Sie wandte sich dem Priester zu und lächelte. "Danke, Vater. Ich weiß, dass Sie Recht haben... Ich musste es nur von jemandem hören."
"Das freut mich für dich. Nun geh und erkunde die Magie meines Landes", sagte er mit einem breiten Lächeln.
"Dies ist wirklich ein magischer Ort. Ich werde jeden Tag in vollen Zügen genießen!"
Sie standen beide auf, und Gillian umarmte ihn. Als sie gehen wollte, gab er ihr etwas aus seiner Tasche. Er öffnete seine Hand, und sie sah eine kleine Feen-Anstecknadel.

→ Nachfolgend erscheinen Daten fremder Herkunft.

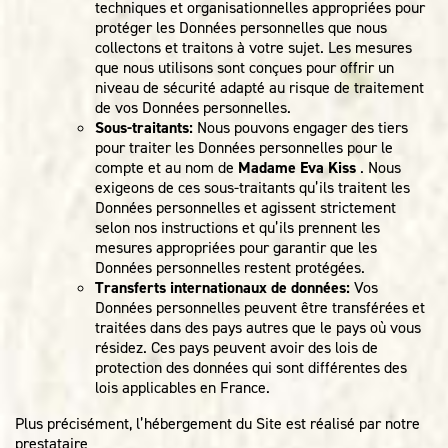
techniques et organisationnelles appropriées pour
protéger les Données personnelles que nous
collectons et traitons à votre sujet. Les mesures
que nous utilisons sont conçues pour offrir un
niveau de sécurité adapté au risque de traitement
de vos Données personnelles.
Sous-traitants:
Nous pouvons engager des tiers
pour traiter les Données personnelles pour le
compte et au nom de
Madame Eva Kiss
. Nous
exigeons de ces sous-traitants qu’ils traitent les
Données personnelles et agissent strictement
selon nos instructions et qu’ils prennent les
mesures appropriées pour garantir que les
Données personnelles restent protégées.
Transferts internationaux de données:
Vos
Données personnelles peuvent être transférées et
traitées dans des pays autres que le pays où vous
résidez. Ces pays peuvent avoir des lois de
protection des données qui sont différentes des
lois applicables en France.
Plus précisément, l’hébergement du Site est réalisé par notre
prestataire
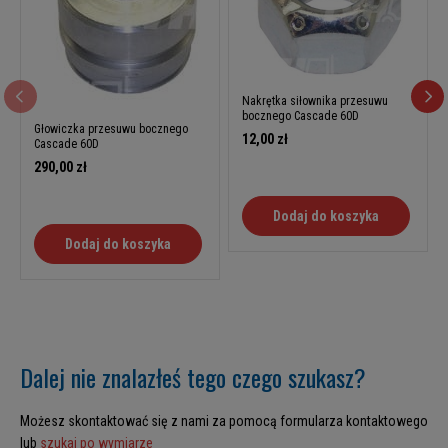
Nakrętka siłownika przesuwu
bocznego Cascade 60D
Głowiczka przesuwu bocznego
12,00 zł
Cascade 60D
290,00 zł
Dodaj do koszyka
Dodaj do koszyka
Dalej nie znalazłeś tego czego szukasz?
Możesz skontaktować się z nami za pomocą formularza kontaktowego
lub
szukaj po wymiarze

Sie sah ihn verwirrt an. "Eine Fee?"
"Ja, diese Fee wird über dich wachen, damit du auf deiner Reise nicht in zu viele Schwierigkeiten gerätst."
"Sie glauben an Feen?!"
"Ja, ich denke an sie wie an kleine Engel... Vielleicht stiften sie nur etwas mehr Unheil!" sagte er mit einem Augenzwinkern und einem verschmitzten Lächeln.
Sie lachte, nahm die Nadel und steckte sie an ihre Regenjacke. "Danke, Vater."
"Gern geschehen. Viel Spaß!"
Gillian ging hinaus, fand ein Taxi und fuhr todmüde zurück zum Hotel. Sie ging auf ihr Zimmer und bestellte eine große Schüssel Lammragout mit Brot.
Während sie wartete, duschte sie, setzte sich dann ans Fenster und beobachtete, wie der Regen stärker wurde. Es war beruhigend, und sie aß ihr Ragout und sah zu, wie die Dämmerung hereinbrach.
Nach dem Essen schickte sie Carrie eine Nachricht.
Sie legte sich ins Bett und schlief wie ein Stein.